Population analysis.Incidences of CA-MRSA and CA-MSSA SSTIs were estimated for HIV-positive and HIV-negative patients who received medical care in CCHHS. The denominator for HIV-infected patients was the annual number of HIV-infected patients who received care in CCHHS; the denominator for HIV-negative patients was calculated using the proportion of residents in each zip code that sought care at CCHHS for SSTIs based on discharge diagnosis data reported to the Illinois Hospital Association. These proportions were multiplied with census measures of the total population in each zip code, creating an estimate of the at-risk population in each zip code. Estimates were summed across zip codes to generate a catchment population for SSTI in Cook County for CCHHS [16]. We reduced this total by the estimated seroprevalence of HIV in the general population (0.4%) [32] to generate an estimate of HIV-negative individuals in the catchment population.
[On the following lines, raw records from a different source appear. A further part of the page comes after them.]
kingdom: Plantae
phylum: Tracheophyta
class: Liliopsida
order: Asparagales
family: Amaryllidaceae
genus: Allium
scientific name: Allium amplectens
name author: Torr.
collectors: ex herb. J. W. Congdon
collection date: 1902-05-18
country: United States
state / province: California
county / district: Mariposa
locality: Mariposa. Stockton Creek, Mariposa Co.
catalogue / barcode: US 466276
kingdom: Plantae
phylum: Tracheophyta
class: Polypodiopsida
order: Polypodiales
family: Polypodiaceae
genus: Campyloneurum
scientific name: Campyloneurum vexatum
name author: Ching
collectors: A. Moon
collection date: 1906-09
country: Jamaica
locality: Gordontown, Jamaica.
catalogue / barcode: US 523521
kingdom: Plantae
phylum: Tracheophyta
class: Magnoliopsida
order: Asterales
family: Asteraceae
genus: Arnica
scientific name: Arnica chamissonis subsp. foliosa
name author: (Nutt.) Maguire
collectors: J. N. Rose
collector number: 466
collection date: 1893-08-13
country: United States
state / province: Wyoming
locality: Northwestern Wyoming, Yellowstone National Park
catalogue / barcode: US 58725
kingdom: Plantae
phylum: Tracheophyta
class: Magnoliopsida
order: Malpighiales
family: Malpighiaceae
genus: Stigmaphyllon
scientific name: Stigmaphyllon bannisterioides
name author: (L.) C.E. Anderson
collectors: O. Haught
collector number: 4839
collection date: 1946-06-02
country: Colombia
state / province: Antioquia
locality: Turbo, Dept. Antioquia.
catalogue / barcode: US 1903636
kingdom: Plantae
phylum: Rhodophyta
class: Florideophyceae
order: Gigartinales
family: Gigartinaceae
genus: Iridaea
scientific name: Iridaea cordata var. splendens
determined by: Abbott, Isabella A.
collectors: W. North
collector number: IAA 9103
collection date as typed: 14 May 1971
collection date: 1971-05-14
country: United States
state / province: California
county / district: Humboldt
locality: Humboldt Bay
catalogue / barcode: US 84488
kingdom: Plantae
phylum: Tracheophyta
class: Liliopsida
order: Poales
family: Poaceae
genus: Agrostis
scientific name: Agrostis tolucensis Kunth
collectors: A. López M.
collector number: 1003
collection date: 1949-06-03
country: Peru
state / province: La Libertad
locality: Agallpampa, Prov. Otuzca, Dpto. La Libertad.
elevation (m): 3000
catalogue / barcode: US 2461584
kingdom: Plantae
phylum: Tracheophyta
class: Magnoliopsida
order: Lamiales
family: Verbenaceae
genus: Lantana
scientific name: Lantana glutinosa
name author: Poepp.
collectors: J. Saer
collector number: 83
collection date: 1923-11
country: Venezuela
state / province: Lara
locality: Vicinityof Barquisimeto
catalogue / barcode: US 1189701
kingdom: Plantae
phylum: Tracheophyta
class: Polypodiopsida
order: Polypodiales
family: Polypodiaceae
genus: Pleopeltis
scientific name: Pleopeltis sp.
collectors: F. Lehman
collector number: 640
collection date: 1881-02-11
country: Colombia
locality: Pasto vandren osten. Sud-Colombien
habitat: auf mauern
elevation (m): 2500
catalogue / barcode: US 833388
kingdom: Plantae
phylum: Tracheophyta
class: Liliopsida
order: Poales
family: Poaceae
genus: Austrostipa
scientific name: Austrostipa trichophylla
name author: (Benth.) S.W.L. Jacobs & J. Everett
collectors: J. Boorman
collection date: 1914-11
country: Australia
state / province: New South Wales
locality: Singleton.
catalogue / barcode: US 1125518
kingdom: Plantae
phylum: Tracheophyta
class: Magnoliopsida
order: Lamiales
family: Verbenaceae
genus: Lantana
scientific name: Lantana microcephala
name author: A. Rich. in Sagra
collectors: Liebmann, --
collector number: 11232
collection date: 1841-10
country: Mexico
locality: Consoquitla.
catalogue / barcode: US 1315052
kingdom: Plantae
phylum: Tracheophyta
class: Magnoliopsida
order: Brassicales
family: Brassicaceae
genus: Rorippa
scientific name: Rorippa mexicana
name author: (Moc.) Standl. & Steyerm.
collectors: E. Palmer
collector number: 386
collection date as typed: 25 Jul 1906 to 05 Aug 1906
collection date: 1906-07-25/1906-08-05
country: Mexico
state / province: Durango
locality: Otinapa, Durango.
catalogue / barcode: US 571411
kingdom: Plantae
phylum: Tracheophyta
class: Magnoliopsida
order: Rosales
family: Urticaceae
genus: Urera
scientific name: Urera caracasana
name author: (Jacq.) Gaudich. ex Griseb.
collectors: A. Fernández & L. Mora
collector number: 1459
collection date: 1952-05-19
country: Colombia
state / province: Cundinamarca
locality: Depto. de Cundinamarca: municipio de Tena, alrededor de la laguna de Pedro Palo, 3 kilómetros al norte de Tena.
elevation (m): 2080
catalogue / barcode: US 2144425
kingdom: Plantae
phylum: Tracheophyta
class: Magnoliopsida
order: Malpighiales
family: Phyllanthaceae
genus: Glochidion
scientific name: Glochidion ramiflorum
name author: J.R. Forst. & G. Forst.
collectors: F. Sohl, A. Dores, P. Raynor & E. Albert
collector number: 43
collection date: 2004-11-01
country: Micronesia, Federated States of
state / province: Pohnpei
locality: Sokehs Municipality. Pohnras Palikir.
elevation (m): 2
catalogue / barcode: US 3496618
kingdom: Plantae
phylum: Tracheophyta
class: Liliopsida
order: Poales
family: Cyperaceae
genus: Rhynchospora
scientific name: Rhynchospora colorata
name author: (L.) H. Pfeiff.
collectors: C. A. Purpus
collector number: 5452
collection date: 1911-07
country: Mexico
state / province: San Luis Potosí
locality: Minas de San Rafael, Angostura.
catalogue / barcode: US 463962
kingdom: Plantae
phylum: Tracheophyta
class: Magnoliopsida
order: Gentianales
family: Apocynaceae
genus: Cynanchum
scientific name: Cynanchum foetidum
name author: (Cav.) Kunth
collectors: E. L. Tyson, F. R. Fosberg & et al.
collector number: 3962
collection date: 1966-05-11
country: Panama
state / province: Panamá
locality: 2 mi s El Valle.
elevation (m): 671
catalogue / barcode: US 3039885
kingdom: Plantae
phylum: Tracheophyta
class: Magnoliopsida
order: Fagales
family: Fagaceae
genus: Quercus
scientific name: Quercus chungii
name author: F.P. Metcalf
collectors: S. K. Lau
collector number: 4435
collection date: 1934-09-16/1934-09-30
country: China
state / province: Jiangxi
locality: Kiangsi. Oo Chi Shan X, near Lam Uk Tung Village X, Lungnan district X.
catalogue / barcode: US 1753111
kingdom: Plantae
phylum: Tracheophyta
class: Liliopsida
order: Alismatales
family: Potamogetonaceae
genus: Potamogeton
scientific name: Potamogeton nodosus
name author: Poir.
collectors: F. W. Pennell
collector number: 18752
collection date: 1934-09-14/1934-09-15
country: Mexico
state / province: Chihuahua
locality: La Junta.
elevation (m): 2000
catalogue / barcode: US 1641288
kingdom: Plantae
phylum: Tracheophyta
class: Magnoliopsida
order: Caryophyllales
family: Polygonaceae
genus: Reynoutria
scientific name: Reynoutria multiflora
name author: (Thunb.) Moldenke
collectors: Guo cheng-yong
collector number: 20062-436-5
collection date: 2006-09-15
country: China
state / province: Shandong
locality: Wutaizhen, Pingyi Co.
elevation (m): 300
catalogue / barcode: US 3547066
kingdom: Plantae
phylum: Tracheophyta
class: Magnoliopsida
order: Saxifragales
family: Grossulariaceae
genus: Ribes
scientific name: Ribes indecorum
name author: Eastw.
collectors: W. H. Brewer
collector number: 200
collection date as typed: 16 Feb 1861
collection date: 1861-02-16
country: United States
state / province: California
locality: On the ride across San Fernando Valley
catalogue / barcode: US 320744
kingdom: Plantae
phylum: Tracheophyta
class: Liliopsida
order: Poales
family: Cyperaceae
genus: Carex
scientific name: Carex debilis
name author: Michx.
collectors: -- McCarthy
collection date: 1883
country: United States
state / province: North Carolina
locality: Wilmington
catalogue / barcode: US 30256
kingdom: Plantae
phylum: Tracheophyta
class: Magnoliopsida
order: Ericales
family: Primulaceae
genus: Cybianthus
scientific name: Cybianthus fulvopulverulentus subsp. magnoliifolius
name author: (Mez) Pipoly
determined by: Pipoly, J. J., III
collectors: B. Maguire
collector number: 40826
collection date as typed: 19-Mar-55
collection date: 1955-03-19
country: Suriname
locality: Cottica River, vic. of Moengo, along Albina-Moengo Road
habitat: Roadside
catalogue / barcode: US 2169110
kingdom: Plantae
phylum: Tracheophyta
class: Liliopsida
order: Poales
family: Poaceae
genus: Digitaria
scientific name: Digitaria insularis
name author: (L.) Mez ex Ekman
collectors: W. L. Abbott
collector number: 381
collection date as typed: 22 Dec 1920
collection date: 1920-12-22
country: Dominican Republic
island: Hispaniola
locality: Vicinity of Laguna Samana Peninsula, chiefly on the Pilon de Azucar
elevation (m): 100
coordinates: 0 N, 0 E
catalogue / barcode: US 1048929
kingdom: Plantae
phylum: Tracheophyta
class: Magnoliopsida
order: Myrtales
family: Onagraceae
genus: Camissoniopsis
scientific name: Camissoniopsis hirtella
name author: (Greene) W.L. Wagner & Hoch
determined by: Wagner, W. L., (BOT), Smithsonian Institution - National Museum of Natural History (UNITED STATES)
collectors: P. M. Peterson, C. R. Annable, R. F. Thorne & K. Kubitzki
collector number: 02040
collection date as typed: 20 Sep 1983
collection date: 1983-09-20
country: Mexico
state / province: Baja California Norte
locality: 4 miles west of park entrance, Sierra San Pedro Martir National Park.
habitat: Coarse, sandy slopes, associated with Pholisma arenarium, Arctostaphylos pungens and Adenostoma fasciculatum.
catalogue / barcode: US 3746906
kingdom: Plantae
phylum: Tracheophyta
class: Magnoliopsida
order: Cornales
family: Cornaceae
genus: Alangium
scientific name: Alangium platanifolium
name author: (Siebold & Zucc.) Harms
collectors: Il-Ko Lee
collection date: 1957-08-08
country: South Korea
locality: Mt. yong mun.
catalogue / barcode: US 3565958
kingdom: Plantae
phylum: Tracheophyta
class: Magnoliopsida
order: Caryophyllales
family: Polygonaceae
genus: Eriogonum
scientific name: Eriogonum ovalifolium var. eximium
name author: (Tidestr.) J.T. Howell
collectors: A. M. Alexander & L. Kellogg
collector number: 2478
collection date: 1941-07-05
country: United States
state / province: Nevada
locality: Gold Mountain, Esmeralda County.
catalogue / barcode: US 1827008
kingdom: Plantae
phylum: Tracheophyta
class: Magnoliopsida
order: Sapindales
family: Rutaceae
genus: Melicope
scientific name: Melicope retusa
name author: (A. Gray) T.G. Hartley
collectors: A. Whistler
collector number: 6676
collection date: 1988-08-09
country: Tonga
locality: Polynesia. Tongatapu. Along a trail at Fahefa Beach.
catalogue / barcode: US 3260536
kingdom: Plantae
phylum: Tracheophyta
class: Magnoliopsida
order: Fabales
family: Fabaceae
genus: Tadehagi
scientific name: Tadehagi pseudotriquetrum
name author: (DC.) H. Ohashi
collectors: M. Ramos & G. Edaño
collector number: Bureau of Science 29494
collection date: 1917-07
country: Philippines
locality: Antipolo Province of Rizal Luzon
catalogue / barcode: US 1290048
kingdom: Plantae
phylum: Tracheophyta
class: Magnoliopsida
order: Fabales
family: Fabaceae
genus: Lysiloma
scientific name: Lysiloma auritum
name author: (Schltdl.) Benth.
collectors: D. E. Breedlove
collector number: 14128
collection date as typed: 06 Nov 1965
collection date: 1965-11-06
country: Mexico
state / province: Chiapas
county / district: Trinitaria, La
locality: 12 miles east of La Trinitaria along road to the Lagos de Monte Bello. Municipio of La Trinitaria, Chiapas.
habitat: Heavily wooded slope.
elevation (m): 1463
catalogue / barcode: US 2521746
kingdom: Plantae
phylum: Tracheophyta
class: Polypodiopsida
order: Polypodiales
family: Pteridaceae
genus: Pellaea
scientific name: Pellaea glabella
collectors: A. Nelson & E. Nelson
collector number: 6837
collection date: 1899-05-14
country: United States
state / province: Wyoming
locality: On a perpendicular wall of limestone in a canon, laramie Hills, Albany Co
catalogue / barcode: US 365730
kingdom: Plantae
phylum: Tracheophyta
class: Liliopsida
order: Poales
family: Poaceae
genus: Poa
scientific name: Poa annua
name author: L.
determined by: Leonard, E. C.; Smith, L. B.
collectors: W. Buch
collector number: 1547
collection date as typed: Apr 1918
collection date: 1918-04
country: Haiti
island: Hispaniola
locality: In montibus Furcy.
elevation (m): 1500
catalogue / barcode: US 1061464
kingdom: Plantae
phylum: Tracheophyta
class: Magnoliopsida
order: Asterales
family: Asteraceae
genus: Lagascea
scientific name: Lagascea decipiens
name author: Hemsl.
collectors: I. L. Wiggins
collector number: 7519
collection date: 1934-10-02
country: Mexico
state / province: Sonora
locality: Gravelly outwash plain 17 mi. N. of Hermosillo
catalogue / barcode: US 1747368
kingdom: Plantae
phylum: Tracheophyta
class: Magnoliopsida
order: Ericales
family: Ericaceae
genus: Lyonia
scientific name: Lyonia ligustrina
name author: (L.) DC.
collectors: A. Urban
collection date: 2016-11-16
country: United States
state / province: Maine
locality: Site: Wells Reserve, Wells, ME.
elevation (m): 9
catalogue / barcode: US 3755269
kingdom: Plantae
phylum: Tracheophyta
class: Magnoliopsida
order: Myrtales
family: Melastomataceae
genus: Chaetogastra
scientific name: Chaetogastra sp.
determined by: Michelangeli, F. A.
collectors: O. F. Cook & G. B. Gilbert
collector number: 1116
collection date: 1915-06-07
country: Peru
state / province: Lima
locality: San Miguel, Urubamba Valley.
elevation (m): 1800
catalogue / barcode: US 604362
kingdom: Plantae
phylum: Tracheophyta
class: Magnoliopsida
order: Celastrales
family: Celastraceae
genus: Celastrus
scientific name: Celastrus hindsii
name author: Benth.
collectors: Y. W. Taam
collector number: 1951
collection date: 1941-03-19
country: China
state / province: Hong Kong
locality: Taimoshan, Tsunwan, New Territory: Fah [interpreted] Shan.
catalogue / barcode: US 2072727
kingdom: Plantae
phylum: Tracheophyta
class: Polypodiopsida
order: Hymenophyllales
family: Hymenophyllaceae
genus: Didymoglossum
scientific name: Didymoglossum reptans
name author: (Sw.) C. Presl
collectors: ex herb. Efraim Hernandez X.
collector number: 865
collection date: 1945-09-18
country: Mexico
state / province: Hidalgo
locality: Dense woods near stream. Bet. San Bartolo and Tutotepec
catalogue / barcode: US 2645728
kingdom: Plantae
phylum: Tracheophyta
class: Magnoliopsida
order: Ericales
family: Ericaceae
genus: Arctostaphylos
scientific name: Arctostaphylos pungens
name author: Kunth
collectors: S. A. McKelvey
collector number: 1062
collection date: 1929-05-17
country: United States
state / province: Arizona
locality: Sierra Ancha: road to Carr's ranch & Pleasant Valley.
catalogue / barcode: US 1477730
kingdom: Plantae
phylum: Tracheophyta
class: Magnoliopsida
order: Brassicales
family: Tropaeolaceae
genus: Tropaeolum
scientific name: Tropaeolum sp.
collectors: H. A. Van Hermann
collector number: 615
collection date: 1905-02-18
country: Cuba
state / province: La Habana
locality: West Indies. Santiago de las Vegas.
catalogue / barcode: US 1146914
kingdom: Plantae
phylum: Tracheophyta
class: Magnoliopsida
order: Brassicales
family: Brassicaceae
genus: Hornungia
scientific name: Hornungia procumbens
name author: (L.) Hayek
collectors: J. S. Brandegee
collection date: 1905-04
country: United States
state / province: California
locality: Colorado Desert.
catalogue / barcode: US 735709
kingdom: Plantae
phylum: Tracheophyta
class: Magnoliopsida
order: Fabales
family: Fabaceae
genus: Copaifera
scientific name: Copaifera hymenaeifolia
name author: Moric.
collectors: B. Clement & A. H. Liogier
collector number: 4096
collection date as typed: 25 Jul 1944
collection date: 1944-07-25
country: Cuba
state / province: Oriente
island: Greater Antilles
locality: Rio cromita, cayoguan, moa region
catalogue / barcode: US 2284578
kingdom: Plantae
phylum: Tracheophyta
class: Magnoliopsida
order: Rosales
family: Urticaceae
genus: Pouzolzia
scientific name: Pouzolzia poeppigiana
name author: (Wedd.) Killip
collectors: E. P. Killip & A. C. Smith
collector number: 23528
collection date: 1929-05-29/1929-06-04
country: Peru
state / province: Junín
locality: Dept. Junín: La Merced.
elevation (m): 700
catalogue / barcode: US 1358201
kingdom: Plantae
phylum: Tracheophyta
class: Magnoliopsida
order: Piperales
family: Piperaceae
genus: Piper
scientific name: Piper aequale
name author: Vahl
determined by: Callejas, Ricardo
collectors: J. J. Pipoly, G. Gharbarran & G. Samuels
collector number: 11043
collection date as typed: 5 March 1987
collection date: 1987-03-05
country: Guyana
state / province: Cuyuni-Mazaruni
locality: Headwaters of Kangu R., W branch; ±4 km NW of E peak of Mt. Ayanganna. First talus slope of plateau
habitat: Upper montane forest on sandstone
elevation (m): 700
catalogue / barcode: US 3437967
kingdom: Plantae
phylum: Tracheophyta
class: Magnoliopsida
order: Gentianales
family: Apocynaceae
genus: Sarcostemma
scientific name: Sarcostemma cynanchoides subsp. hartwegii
Denominators for calculated rates in high-risk and non-high-risk zip codes were HIV-infected patients in high-risk and other zip codes, respectively.
 
Genotypic analysis with PFGE [33] was performed on isolates available from January 2004 through December 2006 with results interpreted as described by McDougal et al [33]. Genotypic results were not used for the community-associated definition.
 
Hospital study.
 
With use of electronic and clinical data, we retrospectively studied HIV-infected patients hospitalized at CCH with S. aureus SSTIs cultured within 48 h before to 72 h after hospitalization from January 2000 through December 2007. Case patients or control subjects were HIV-infected patients whose SSTI culture grew MRSA or MSSA, respectively. Patients were included irrespective of health care exposures in the previous year.
 
We estimated the incidence of community-associated S. aureus SSTIs among hospitalized HIV-infected patients at CCH, with the denominator being the annual number of HIV-infected patients who received care in the CORE Center catchment area. Demographic, housing, zip code, risk factor, and outcome data were obtained, and a case-control analysis was performed. Alternative housing was defined as current residence in subsidized housing, shelters, or substance-abuse centers. Residence in high-risk zip codes was defined as an address in a zip code with a high density of prior incarceration and not having residence in alternative housing. We applied a published phenotypic prediction rule that was based on antibiotic susceptibility [34] to test performance of this rule in comparison with PFGE and to assess correlation of our epidemiologic definition for community-associated disease with USA300 types in this population.
 
SPSS software, version 10 (SPSS), was used for statistical analysis. χ2 analysis was used to examine categorical variables; continuous variables were analyzed with the independent-samples t test; and logistic regression was used for multivariate analysis. Statistically important ( ) factors on univariate analysis were included in multivariate analysis. Variables were removed using backward elimination of covariates with P values >.15. The study was reviewed by our Institutional Review Board; need for informed consent was waived.